RECORDS PROVIDED start
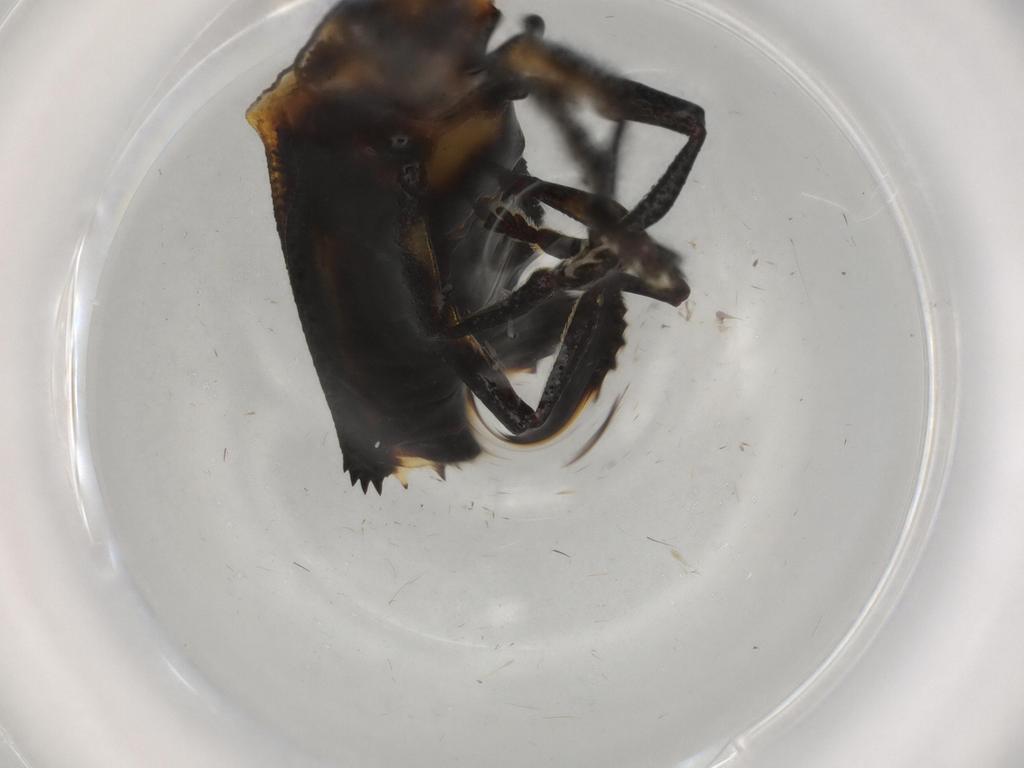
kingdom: Animalia
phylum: Arthropoda
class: Insecta
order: Coleoptera
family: Chrysomelidae
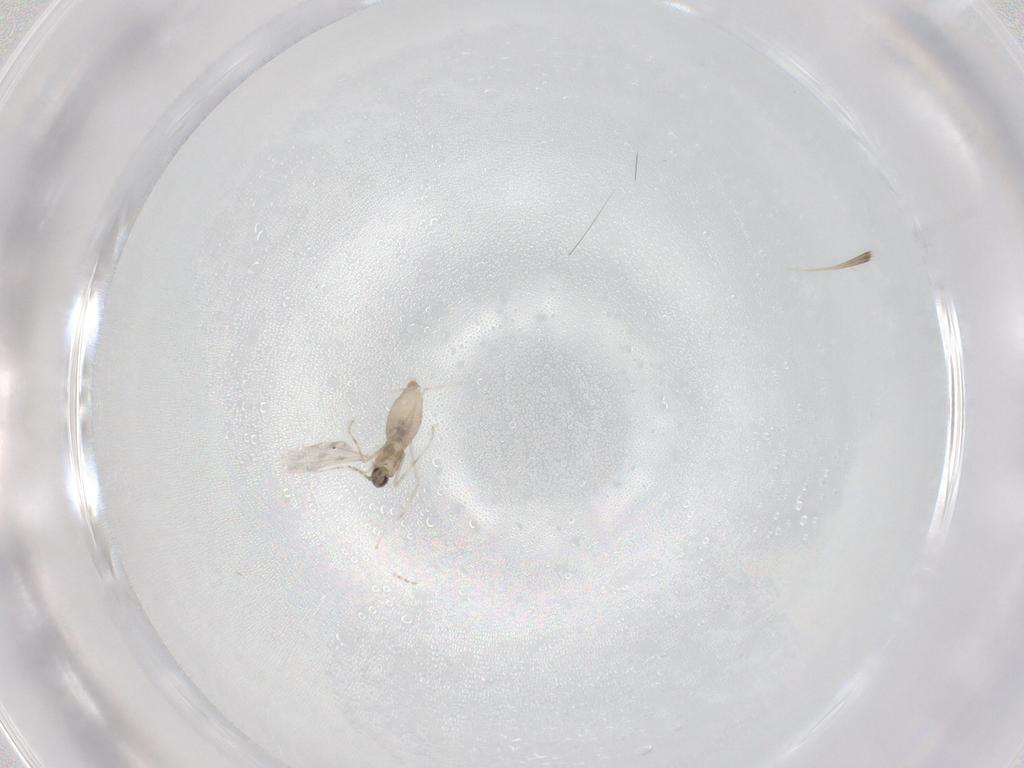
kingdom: Animalia
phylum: Arthropoda
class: Insecta
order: Diptera
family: Cecidomyiidae
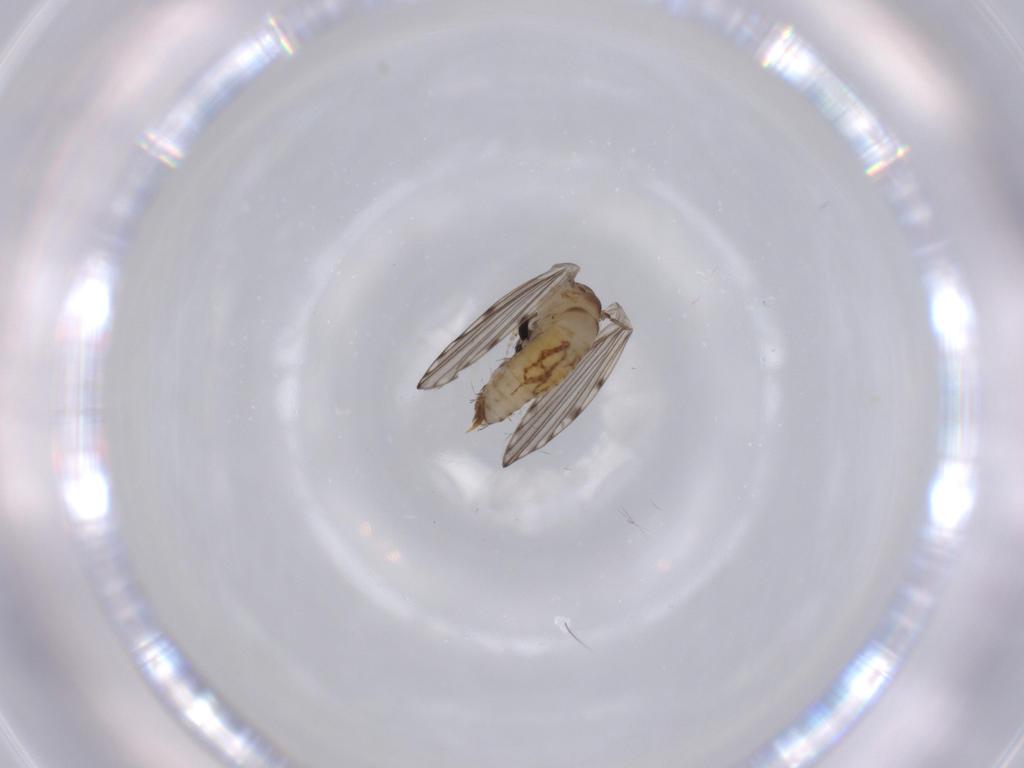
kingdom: Animalia
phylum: Arthropoda
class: Insecta
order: Diptera
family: Psychodidae
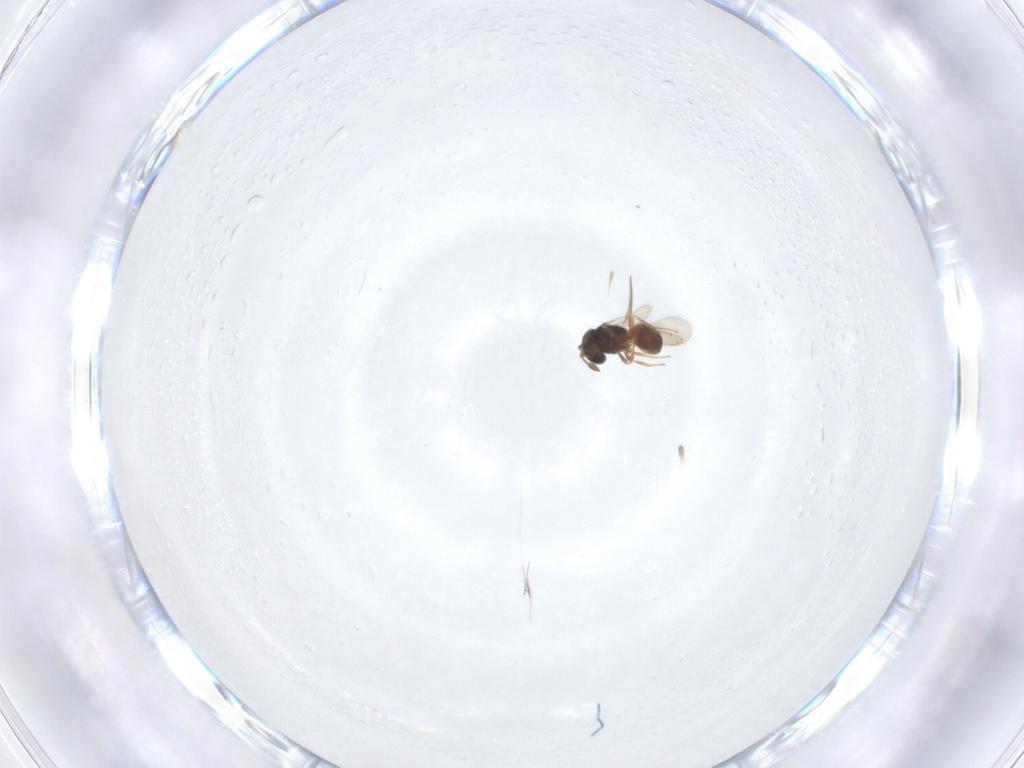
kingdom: Animalia
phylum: Arthropoda
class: Insecta
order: Hymenoptera
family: Scelionidae
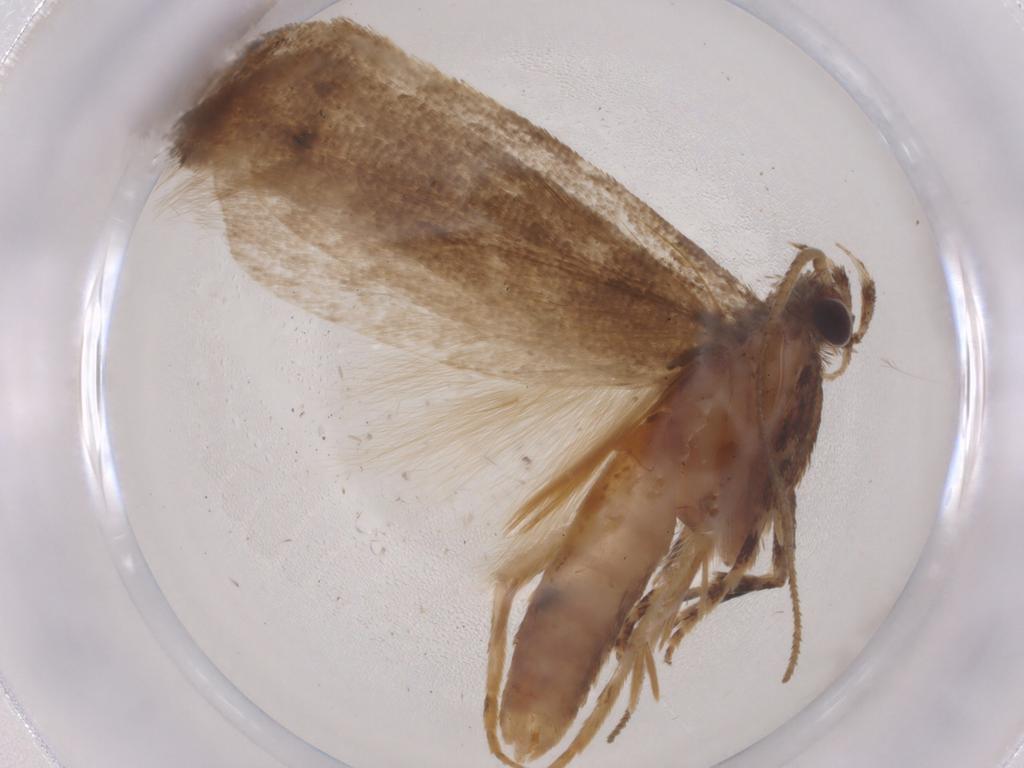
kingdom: Animalia
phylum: Arthropoda
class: Insecta
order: Lepidoptera
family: Gelechiidae
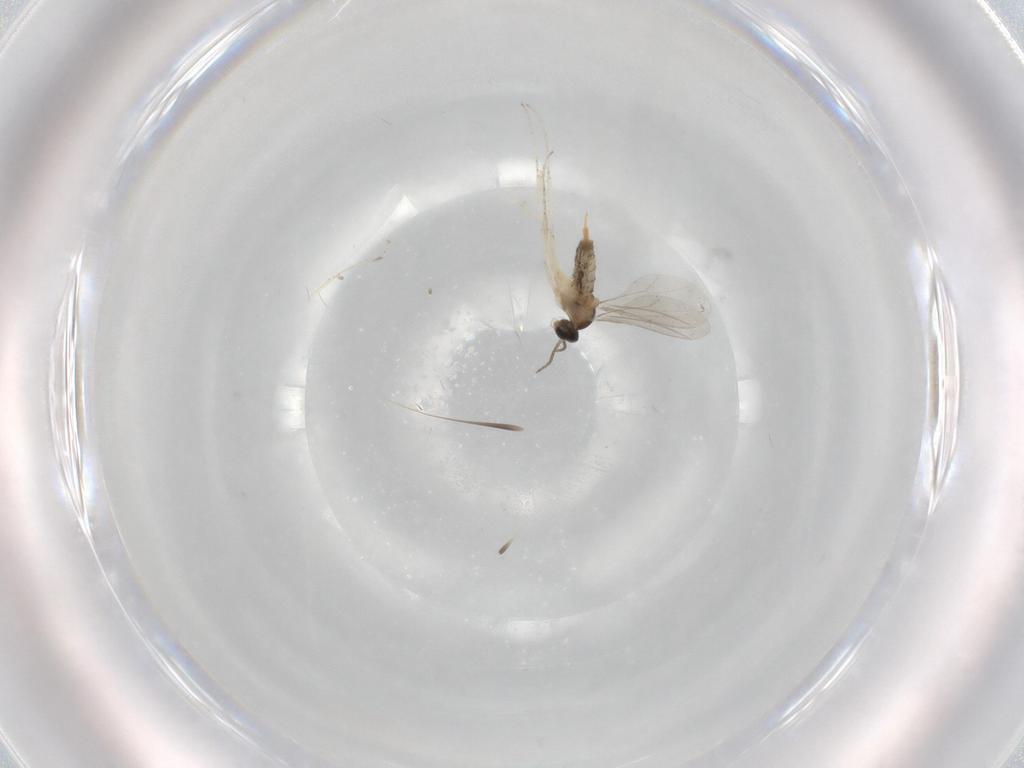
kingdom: Animalia
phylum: Arthropoda
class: Insecta
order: Diptera
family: Cecidomyiidae
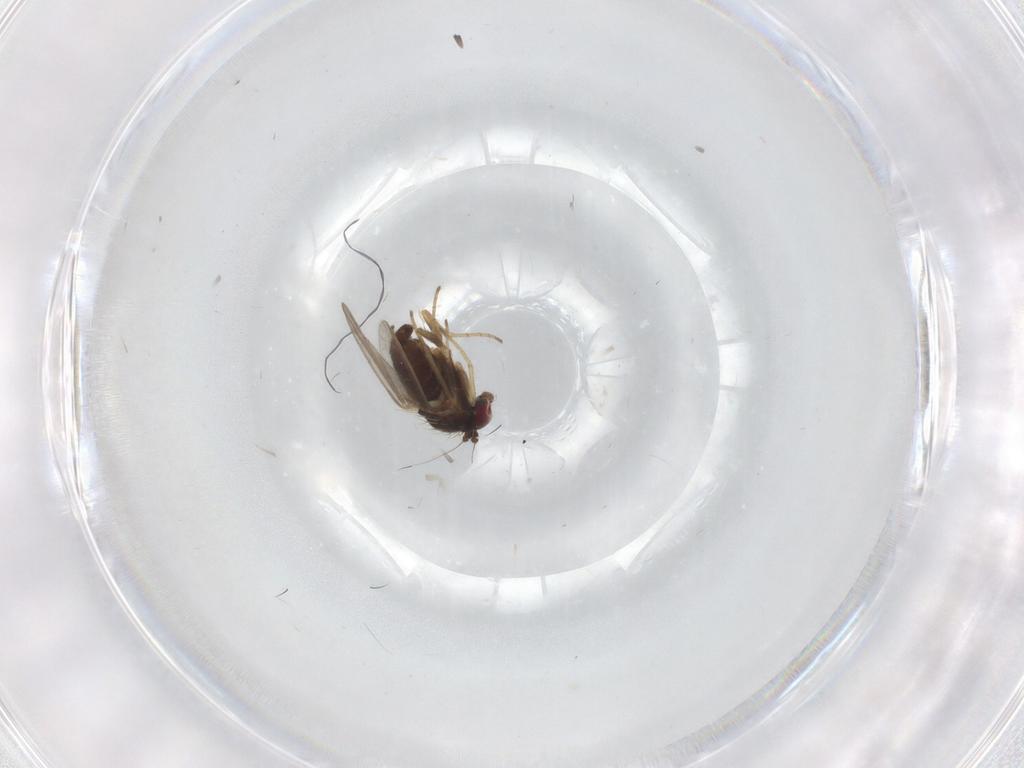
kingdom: Animalia
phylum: Arthropoda
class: Insecta
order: Diptera
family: Dolichopodidae
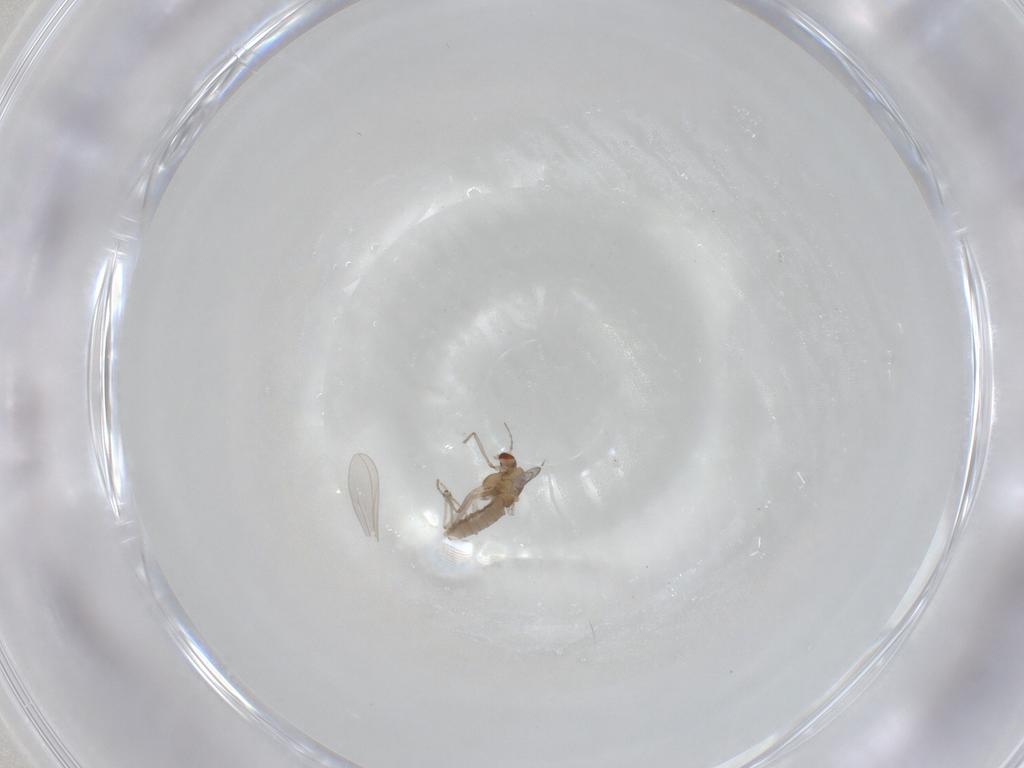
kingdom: Animalia
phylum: Arthropoda
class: Insecta
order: Diptera
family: Chironomidae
RECORDS PROVIDED end
WHAT IS REQUIRED → Return every line from the items above that contains the string "family", matching case exactly.

FINISHED TASK →
family: Chrysomelidae
family: Cecidomyiidae
family: Psychodidae
family: Scelionidae
family: Gelechiidae
family: Cecidomyiidae
family: Dolichopodidae
family: Chironomidae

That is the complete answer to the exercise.